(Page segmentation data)
————————

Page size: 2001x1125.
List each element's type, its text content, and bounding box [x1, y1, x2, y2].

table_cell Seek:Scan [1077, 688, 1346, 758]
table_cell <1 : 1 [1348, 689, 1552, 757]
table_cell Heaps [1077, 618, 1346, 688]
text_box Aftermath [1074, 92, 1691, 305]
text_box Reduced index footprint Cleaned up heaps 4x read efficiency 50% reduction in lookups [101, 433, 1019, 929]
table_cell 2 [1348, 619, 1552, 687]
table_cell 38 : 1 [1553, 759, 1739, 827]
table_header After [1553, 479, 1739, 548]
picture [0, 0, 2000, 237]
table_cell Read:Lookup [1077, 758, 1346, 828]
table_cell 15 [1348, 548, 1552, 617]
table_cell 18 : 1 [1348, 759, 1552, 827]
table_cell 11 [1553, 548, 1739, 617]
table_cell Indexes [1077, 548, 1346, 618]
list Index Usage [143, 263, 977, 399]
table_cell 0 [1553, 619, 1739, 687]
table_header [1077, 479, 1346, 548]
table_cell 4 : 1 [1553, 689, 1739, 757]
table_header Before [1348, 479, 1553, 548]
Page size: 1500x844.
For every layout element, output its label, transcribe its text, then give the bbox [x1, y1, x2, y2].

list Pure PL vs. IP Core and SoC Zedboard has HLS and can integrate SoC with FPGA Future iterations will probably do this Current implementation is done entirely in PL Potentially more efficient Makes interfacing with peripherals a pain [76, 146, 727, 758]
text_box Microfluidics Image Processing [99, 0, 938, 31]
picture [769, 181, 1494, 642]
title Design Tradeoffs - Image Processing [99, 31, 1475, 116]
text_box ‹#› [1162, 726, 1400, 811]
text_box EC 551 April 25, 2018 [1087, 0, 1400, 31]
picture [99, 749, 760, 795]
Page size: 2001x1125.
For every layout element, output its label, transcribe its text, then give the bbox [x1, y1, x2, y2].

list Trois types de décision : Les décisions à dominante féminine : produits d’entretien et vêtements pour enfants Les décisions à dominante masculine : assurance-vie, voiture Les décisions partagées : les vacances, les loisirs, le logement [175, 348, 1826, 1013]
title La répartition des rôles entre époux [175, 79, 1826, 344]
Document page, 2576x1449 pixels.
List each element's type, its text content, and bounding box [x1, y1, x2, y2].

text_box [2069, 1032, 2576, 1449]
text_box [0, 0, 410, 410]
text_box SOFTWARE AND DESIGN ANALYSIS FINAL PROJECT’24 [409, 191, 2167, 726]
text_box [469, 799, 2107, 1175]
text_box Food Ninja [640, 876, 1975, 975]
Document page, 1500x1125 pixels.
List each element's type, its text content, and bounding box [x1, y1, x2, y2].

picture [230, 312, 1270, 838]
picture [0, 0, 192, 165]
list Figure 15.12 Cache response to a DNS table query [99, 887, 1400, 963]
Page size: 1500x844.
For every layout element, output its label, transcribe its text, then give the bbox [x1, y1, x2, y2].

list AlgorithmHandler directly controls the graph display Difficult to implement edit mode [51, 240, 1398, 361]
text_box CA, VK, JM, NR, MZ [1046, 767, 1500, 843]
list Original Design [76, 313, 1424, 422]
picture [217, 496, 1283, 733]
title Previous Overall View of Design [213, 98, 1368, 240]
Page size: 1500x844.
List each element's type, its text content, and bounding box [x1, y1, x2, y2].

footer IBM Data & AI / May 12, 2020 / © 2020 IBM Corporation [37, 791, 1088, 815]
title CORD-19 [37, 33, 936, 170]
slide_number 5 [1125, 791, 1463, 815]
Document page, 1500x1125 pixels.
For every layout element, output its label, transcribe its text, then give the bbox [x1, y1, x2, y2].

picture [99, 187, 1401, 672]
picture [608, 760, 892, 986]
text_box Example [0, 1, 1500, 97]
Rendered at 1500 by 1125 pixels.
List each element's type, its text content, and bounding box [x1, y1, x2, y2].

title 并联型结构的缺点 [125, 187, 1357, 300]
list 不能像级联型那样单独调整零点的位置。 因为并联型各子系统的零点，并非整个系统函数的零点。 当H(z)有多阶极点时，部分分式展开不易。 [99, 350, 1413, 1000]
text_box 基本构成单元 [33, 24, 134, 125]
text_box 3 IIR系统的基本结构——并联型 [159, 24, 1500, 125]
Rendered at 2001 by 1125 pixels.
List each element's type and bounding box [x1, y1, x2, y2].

————————

*INSTRUCTIONS TO FOLLOW*.
The entries above are to be copied word for word.

*ANSWER TO THIS EXERCISE*.
Page size: 2001x1125.
List each element's type, its text content, and bounding box [x1, y1, x2, y2].

table_cell Seek:Scan [1077, 688, 1346, 758]
table_cell <1 : 1 [1348, 689, 1552, 757]
table_cell Heaps [1077, 618, 1346, 688]
text_box Aftermath [1074, 92, 1691, 305]
text_box Reduced index footprint Cleaned up heaps 4x read efficiency 50% reduction in lookups [101, 433, 1019, 929]
table_cell 2 [1348, 619, 1552, 687]
table_cell 38 : 1 [1553, 759, 1739, 827]
table_header After [1553, 479, 1739, 548]
picture [0, 0, 2000, 237]
table_cell Read:Lookup [1077, 758, 1346, 828]
table_cell 15 [1348, 548, 1552, 617]
table_cell 18 : 1 [1348, 759, 1552, 827]
table_cell 11 [1553, 548, 1739, 617]
table_cell Indexes [1077, 548, 1346, 618]
list Index Usage [143, 263, 977, 399]
table_cell 0 [1553, 619, 1739, 687]
table_header [1077, 479, 1346, 548]
table_cell 4 : 1 [1553, 689, 1739, 757]
table_header Before [1348, 479, 1553, 548]
Page size: 1500x844.
For every layout element, output its label, transcribe its text, then give the bbox [x1, y1, x2, y2].

list Pure PL vs. IP Core and SoC Zedboard has HLS and can integrate SoC with FPGA Future iterations will probably do this Current implementation is done entirely in PL Potentially more efficient Makes interfacing with peripherals a pain [76, 146, 727, 758]
text_box Microfluidics Image Processing [99, 0, 938, 31]
picture [769, 181, 1494, 642]
title Design Tradeoffs - Image Processing [99, 31, 1475, 116]
text_box ‹#› [1162, 726, 1400, 811]
text_box EC 551 April 25, 2018 [1087, 0, 1400, 31]
picture [99, 749, 760, 795]
Page size: 2001x1125.
For every layout element, output its label, transcribe its text, then give the bbox [x1, y1, x2, y2].

list Trois types de décision : Les décisions à dominante féminine : produits d’entretien et vêtements pour enfants Les décisions à dominante masculine : assurance-vie, voiture Les décisions partagées : les vacances, les loisirs, le logement [175, 348, 1826, 1013]
title La répartition des rôles entre époux [175, 79, 1826, 344]
Document page, 2576x1449 pixels.
List each element's type, its text content, and bounding box [x1, y1, x2, y2].

text_box [2069, 1032, 2576, 1449]
text_box [0, 0, 410, 410]
text_box SOFTWARE AND DESIGN ANALYSIS FINAL PROJECT’24 [409, 191, 2167, 726]
text_box [469, 799, 2107, 1175]
text_box Food Ninja [640, 876, 1975, 975]
Document page, 1500x1125 pixels.
List each element's type, its text content, and bounding box [x1, y1, x2, y2].

picture [230, 312, 1270, 838]
picture [0, 0, 192, 165]
list Figure 15.12 Cache response to a DNS table query [99, 887, 1400, 963]
Page size: 1500x844.
For every layout element, output its label, transcribe its text, then give the bbox [x1, y1, x2, y2].

list AlgorithmHandler directly controls the graph display Difficult to implement edit mode [51, 240, 1398, 361]
text_box CA, VK, JM, NR, MZ [1046, 767, 1500, 843]
list Original Design [76, 313, 1424, 422]
picture [217, 496, 1283, 733]
title Previous Overall View of Design [213, 98, 1368, 240]
Page size: 1500x844.
List each element's type, its text content, and bounding box [x1, y1, x2, y2].

footer IBM Data & AI / May 12, 2020 / © 2020 IBM Corporation [37, 791, 1088, 815]
title CORD-19 [37, 33, 936, 170]
slide_number 5 [1125, 791, 1463, 815]
Document page, 1500x1125 pixels.
For every layout element, output its label, transcribe its text, then give the bbox [x1, y1, x2, y2].

picture [99, 187, 1401, 672]
picture [608, 760, 892, 986]
text_box Example [0, 1, 1500, 97]
Rendered at 1500 by 1125 pixels.
List each element's type, its text content, and bounding box [x1, y1, x2, y2].

title 并联型结构的缺点 [125, 187, 1357, 300]
list 不能像级联型那样单独调整零点的位置。 因为并联型各子系统的零点，并非整个系统函数的零点。 当H(z)有多阶极点时，部分分式展开不易。 [99, 350, 1413, 1000]
text_box 基本构成单元 [33, 24, 134, 125]
text_box 3 IIR系统的基本结构——并联型 [159, 24, 1500, 125]
Rendered at 2001 by 1125 pixels.
List each element's type and bounding box [x1, y1, x2, y2].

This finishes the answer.